START
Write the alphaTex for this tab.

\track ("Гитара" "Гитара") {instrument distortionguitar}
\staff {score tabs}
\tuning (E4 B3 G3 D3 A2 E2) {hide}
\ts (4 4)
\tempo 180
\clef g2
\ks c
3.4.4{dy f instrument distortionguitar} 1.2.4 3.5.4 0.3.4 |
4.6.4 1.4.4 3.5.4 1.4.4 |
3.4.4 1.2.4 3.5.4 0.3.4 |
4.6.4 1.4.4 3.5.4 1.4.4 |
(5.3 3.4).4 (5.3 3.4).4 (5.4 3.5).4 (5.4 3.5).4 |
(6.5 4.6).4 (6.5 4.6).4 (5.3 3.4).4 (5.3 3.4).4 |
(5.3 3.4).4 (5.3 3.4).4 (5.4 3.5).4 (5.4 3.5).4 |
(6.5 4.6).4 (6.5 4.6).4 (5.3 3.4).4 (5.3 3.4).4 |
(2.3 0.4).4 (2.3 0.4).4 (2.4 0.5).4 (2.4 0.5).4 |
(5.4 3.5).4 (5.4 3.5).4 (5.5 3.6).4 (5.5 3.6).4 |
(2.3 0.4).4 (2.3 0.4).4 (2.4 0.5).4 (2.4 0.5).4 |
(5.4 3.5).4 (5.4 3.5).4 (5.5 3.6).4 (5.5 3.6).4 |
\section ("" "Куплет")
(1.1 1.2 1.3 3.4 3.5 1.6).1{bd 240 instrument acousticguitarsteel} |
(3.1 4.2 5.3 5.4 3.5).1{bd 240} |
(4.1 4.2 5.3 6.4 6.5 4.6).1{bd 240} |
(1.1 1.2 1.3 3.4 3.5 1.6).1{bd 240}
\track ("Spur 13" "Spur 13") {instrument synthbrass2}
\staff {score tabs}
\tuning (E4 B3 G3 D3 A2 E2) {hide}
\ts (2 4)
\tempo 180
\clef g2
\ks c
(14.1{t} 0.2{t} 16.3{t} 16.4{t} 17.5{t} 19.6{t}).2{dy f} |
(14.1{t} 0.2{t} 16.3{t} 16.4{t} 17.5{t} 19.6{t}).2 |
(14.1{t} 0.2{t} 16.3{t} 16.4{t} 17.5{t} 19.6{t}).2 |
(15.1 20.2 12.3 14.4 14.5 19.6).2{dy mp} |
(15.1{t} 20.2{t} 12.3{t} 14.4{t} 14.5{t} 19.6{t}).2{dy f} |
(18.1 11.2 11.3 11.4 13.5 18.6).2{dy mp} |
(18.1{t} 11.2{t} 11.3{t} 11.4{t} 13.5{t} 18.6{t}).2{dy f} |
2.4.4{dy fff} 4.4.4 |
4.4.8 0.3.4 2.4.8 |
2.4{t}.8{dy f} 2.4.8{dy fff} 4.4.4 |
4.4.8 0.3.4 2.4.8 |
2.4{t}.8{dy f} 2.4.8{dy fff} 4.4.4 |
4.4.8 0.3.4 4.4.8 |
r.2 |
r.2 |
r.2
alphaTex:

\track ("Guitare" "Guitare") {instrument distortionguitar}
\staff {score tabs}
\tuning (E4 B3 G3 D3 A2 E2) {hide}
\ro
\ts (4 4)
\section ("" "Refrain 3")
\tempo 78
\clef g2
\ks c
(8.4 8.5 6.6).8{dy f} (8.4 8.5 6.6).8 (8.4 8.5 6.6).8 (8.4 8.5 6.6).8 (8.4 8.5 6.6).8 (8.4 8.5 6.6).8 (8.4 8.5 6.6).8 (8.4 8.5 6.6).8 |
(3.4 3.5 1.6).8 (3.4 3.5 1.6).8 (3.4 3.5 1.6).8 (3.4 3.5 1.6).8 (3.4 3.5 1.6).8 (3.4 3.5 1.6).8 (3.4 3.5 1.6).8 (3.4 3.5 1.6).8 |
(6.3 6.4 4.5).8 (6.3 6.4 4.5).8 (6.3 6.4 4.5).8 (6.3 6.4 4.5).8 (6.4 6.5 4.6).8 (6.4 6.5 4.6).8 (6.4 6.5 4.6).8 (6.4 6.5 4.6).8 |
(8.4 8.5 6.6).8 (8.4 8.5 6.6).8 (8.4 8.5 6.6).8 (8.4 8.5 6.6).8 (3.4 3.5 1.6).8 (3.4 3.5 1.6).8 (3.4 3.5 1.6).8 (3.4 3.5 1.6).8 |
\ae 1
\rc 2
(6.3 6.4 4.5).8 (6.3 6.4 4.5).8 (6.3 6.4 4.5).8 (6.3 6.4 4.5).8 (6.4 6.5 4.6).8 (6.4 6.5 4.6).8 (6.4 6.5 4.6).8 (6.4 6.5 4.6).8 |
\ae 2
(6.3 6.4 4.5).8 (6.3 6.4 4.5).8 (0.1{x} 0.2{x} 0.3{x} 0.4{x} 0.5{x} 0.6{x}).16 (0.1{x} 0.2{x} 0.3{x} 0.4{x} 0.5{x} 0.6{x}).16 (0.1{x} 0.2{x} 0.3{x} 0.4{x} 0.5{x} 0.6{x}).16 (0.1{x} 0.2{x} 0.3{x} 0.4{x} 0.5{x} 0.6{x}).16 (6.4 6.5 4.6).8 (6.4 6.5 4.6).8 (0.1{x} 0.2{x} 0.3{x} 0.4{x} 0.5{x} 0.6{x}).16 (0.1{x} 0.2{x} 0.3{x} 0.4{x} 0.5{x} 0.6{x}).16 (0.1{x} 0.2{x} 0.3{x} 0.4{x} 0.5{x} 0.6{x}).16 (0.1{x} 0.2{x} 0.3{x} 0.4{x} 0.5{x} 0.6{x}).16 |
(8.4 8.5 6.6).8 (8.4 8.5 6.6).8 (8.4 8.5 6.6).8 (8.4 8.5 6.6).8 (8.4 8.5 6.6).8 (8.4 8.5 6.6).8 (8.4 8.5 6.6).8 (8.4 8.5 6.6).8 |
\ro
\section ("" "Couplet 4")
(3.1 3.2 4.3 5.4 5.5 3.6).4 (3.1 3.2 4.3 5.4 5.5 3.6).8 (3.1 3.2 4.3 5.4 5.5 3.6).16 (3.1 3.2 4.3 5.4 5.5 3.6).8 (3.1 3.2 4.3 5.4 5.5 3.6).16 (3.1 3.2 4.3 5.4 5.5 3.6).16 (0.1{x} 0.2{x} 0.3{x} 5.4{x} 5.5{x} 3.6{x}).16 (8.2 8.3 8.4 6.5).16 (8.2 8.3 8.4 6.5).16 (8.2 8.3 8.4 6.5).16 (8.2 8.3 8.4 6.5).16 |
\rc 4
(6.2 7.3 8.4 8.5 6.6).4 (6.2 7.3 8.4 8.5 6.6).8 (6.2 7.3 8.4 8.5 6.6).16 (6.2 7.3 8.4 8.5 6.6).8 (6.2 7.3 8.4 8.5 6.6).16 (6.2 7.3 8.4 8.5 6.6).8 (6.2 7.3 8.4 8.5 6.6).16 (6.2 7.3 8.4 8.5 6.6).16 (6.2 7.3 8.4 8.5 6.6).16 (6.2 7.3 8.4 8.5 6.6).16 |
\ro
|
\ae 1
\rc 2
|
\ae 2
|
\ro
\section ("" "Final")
END
* **Given problem**
Find every line in the records above that contains the word "instrument" and copy each of those lines out in full.

* **Expected output**
\track ("Гитара" "Гитара") {instrument distortionguitar}
3.4.4{dy f instrument distortionguitar} 1.2.4 3.5.4 0.3.4 |
(1.1 1.2 1.3 3.4 3.5 1.6).1{bd 240 instrument acousticguitarsteel} |
\track ("Spur 13" "Spur 13") {instrument synthbrass2}
\track ("Guitare" "Guitare") {instrument distortionguitar}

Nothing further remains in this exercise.